Rolayne Fairclough, spokeswoman for AAA Utah, says her insurance and travel company will study the bill, but generally it prefers "to limit the number of special cases related to right of way to keep things simpler for all road users. As a matter of courtesy, though, motorists should yield to vehicles looking to enter the traffic flow if it is safe and reasonable."

Rick Clasby, executive director of the Utah Trucking Association, said at first glance the bill causes no great concerns — but his group will study it. He notes that current law requires traffic to stop for school buses with signals flashing, for example, to improve safety, and the bill could be seen as akin to that.
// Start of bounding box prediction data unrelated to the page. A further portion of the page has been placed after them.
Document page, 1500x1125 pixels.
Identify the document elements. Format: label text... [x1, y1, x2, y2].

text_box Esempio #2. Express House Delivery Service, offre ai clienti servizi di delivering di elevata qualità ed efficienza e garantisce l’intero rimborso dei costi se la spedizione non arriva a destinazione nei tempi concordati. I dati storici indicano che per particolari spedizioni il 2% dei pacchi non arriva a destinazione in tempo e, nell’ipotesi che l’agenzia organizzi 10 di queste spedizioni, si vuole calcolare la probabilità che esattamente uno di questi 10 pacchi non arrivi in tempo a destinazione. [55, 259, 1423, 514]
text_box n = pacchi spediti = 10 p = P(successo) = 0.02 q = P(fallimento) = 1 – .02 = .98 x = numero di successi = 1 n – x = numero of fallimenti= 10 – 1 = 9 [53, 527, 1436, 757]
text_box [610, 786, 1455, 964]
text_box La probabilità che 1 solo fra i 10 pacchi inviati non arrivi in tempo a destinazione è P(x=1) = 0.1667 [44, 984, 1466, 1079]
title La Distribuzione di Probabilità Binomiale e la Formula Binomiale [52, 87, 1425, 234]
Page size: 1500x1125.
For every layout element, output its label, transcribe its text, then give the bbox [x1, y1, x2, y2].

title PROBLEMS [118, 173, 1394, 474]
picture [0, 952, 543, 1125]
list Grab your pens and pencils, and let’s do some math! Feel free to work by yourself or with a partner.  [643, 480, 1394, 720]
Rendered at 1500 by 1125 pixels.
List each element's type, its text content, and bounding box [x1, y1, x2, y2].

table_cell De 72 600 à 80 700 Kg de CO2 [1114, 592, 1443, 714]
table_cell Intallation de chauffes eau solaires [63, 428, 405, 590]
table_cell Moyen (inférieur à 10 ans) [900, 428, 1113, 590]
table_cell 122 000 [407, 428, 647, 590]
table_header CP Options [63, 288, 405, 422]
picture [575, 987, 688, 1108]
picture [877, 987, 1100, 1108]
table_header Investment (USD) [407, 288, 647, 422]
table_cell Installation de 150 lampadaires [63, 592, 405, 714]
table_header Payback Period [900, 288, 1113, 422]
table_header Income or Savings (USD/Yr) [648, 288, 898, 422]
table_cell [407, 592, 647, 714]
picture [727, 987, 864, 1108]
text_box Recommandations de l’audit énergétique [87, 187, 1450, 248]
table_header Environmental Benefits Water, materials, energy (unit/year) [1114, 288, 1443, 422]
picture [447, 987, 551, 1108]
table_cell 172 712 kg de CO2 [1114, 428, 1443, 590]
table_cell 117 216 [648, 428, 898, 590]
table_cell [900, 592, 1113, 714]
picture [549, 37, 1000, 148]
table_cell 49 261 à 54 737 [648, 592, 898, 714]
But he says one major concern if the bill passes is "How do we educate the other drivers?"

Mayne is writing a separate resolution that may help with that. She says it will call for questions about safety around mass transit in license exams for first-time drivers. "It would help educate from the bottom up," she says.

ldavidson@sltrib.com —

Giving UTA buses an advantage

Current Utah Code 41-6a-903 • Says any driver about to enter a highway "shall yield the right of way to all vehicles traveling in the continuing lane."

Proposed SB121 •Would reverse that for buses, saying other drivers "shall yield the right of way to a public transit vehicle traveling in the same direction that has signaled and is reentering the traffic flow."